Health education sees age-focused reform under new Florida law

Education

Boys and girls sitting at desks, raising hands (Getty Images).

TAMPA, Fla. (WFLA) — While Florida parents can now opt their kids out of sex education thanks to a recently signed law, another new law changes what ages students will start receiving some of their health education and what will be included.

HB 519, the new bill on health education instruction, will revise what grades students start learning about different health aspects, from general health to child sexual abuse, exploitation, and human trafficking, as well as substance abuse.

Now in effect, the new law requires that health education be taught at “age-appropriate and developmentally appropriate” levels for K-12 students.

Specifically, the new curriculum requirements will make it so “concepts of community health, consumer health, environmental health, and family life” are all addressed comprehensively, by age and maturity.

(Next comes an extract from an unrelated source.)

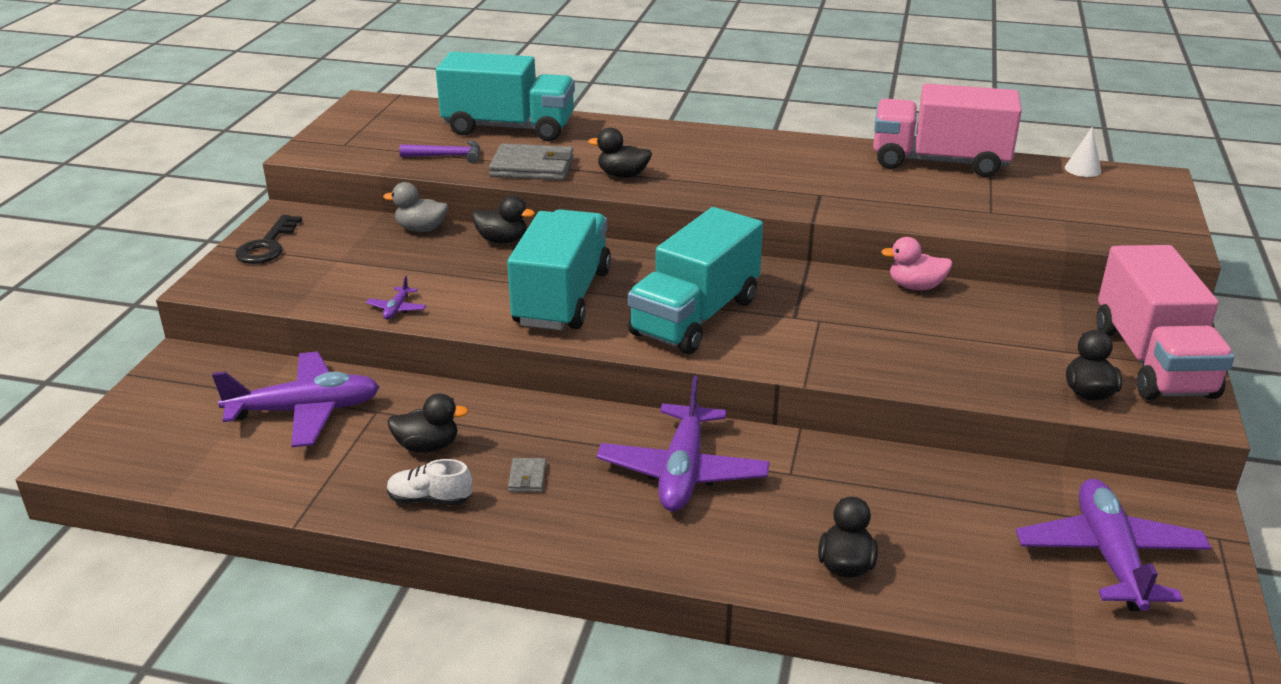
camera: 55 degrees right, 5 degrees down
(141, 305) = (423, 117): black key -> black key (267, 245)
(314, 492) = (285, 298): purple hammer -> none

Those new comprehensive lessons include:

  • Mental and emotional health
  • Injury prevention and safety
  • Internet safety
  • Nutrition
  • Personal health
  • Prevention and control of disease
  • Substance use and abuse
  • Prevention of child sexual abuse, exploitation, and human trafficking

Separately, education for students from sixth through 12th grade will be taught “the benefits of sexual abstinence as the expected standard and the consequences of teenage pregnancy.”

This changes the previous education ages, where some form of the lessons were taught across K-12, rather than restricting it to sixth and beyond.